Fair Shots, Bad Luck, and No Easy Answers

Philosophers have tried to escape the dilemma, but no single solution has convinced everyone. The bioethicist Norman Daniels (born in the mid‑20th century) argued that health care should protect people’s range of opportunities, not just add years. If a disabled person and a nondisabled person would each see the same boost in life chances from a treatment, disability shouldn’t affect the decision. That works nicely in theory — but when the treatment itself works less well because of a disability, the math still favors the nondisabled patient.
Another approach, prioritarianism, says we should give extra weight to helping the worst‑off. But figuring out who is worst off in health terms is astonishingly hard. Is someone who is blind worse off than someone who is deaf? Different disabilities affect different aspects of life, and they don’t line up on a single scale.
A more recent suggestion by the philosopher Greg Bognar (mid‑20th century) borrows from luck egalitarianism. The idea is that if you are born with a disability or acquire one through pure bad luck, it should be completely ignored in medical decisions. If, however, you are responsible for your condition — say, by smoking — your priority could be lowered. The problem is that tracing true responsibility is nearly impossible. Is a lung disease caused by smoking, by genetics, or by living in a polluted neighborhood? And even if we could answer that, ignoring disability when it genuinely makes a treatment ineffective would be wasteful and unfair to everyone else. Faced with these knots, Daniels eventually concluded that maybe we cannot find a single rational rule; instead, we must ensure the decision‑making process is open, listens to all voices, and is as fair as possible in how it weighs the evidence.

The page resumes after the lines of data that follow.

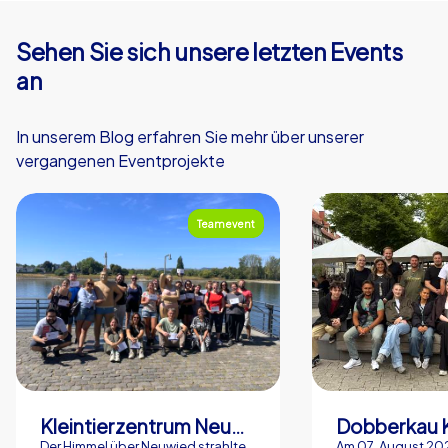
Sehen Sie sich unsere letzten Events
an
In unserem Blog erfahren Sie mehr über unserer
vergangenen Eventprojekte
Teamevent
Kleintierzentrum Neuwied Greve, Ritter GbR
Dobberkau 
Der Himmel über Neuwied strahlte
Am 07. August 202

Why This Should Matter to You

Every health system in the world rations care, often quietly. During the COVID‑19 pandemic, some hospitals had to decide who would get a ventilator, and guidelines occasionally listed certain disabilities as reasons to deny one. That means the questions in this article aren’t just puzzles for professors — they could affect your classmate who uses a wheelchair, your grandmother with dementia, or you. The philosopher Michael Stein (mid‑20th century) warned that a pure efficiency‑first approach might quietly devalue the lives of disabled people, even when no one intends cruelty. But ignoring differences altogether can also waste scarce resources that could have saved other lives. We want both fairness and good use of what we have, and we haven’t yet figured out how to do both perfectly. Philosophers still argue. The next time you hear about a hospital budget cut or an organ transplant list, you’ll know that behind the headlines sits an unsolved ethical dilemma.
Think about it
- If you had to choose between paying for one extremely expensive life‑saving treatment for a single child or paying for 100 children to get glasses, which feels more just? What makes the other option feel irresponsible?
- Two people need a liver transplant: one will likely live ten more years after surgery, the other only six months. Should they receive the same chance at the organ? Why might a coin flip seem right — or cruel?
- Is it ever fair to judge someone’s “quality of life” without ever having lived the way they do? How would you even find out what their life is like?